A new short story by Lukas Kaiser

sink

There’s a sink in Iowa that’s been running for nearly 75 years. Just two months shy of 75, actually. It’s an old, off-white porcelain sink from the 1920s — it was fairly new when it was turned on for good in 1935 — and it sits in the men’s restroom at an Amaco gas station in the middle of nowhere.

Back in the 20s, the sink was installed in the kitchen of the Grand Mariner Hotel’s first floor restaurant, The Lily Flower.

FDR had stayed at the Grand Mariner during the campaign and though he took his meals in his room, the dishes he ate off of were almost surely washed in the by-then constantly running sink.

So if you’re traipsing in the wilds of Iowa and you come across an Amaco station with a sink whose hot water dial is fused into the on position, you can revel in the fact that you’re washing your hands in the same stream of water that washed our 3rd greatest president’s dinner plates.

Sure, there are plenty of sinks and showers and other running water devices that FDR used that still exist — who among us hasn’t taken a sip from the drinking fountain on the 3rd floor of Manhattan’s PS 34, for example? But none of those sinks or fountains boast the same stream of water.

Conservationists would have you believe the sink is an abomination. “This sink is an abomination,” they’d say. “It wastes the equivalent of three lakes of water a year. Three lakes a year for 75 years? I don’t have my calculator on me, but that’s a lot of lakes!”

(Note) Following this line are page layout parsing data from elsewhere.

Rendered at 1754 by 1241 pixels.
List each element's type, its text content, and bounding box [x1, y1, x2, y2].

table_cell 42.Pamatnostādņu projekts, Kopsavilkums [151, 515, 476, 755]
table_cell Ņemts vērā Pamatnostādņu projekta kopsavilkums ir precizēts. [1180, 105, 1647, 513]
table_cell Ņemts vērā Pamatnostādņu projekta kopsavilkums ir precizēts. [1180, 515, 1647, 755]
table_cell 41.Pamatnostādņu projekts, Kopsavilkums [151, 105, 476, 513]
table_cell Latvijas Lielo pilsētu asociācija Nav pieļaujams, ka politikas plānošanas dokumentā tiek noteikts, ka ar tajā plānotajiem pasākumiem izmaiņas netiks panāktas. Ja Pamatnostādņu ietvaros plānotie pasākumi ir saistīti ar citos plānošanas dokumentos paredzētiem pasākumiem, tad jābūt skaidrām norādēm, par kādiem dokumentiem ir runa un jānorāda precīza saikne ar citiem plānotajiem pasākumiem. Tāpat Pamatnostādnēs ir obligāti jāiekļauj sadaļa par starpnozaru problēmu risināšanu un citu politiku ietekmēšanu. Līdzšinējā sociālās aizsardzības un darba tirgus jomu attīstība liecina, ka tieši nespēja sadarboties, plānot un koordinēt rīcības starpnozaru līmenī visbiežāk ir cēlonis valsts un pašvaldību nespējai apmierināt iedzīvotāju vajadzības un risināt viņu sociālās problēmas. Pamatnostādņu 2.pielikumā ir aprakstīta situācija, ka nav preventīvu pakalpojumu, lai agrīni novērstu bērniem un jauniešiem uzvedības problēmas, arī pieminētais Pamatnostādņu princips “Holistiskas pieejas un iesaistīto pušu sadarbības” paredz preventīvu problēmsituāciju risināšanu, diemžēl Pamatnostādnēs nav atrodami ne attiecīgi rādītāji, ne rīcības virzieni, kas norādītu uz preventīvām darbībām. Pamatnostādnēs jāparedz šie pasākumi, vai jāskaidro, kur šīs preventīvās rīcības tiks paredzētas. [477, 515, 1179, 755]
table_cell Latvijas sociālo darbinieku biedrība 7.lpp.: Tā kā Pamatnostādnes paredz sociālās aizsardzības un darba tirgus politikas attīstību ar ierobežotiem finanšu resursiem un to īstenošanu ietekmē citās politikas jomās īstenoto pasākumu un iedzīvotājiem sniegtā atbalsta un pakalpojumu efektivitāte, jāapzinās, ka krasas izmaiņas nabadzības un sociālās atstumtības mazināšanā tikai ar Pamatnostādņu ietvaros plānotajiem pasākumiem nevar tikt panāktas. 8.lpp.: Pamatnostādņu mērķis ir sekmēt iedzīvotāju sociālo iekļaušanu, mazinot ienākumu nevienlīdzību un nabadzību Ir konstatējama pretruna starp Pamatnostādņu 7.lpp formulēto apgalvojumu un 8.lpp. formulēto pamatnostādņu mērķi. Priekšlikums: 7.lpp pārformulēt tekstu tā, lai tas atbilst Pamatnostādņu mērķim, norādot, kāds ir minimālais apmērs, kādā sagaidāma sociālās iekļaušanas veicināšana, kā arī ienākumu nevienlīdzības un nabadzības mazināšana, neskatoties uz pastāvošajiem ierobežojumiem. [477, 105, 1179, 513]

Oh, those conservationists. They never have their calculators handy. And they always seem to brush the facts under their hip, wine-colored carpets.

Yes, our protagonist sink sees the equivalent of three lakes pass through its pipes every year. But what conservationists don’t know — or don’t want to acknowledge — is where all that water goes after it falls down the sink’s drain.

No one has taken a full accounting of the plumbing system connected to our sink, but at least three pipes connected to it have been mapped. One heads eastward and breaks off into places like Maine, Toronto and Orlando, Florida. Another snakes its way westward and has sent water all the way to Vancouver and beyond.

The sink doesn’t waste three lakes-worth of water a year. It touches that much water and then it sends it on its way. It serves as a makeshift biologist, tagging its watery specimen with its 70-plus years worth of sediments.

It wouldn’t be a surprise to hear that water that’s been through the sink gets filtered and bottled somewhere along the way, maybe ending up in the Middle East or Ireland.

It’s an important sink, to say the least. I’d tell you where to go to find it, but I can’t seem to remember how to get there. If you end up coming across it, please let me know. And just holler if you’d like another cup of coffee.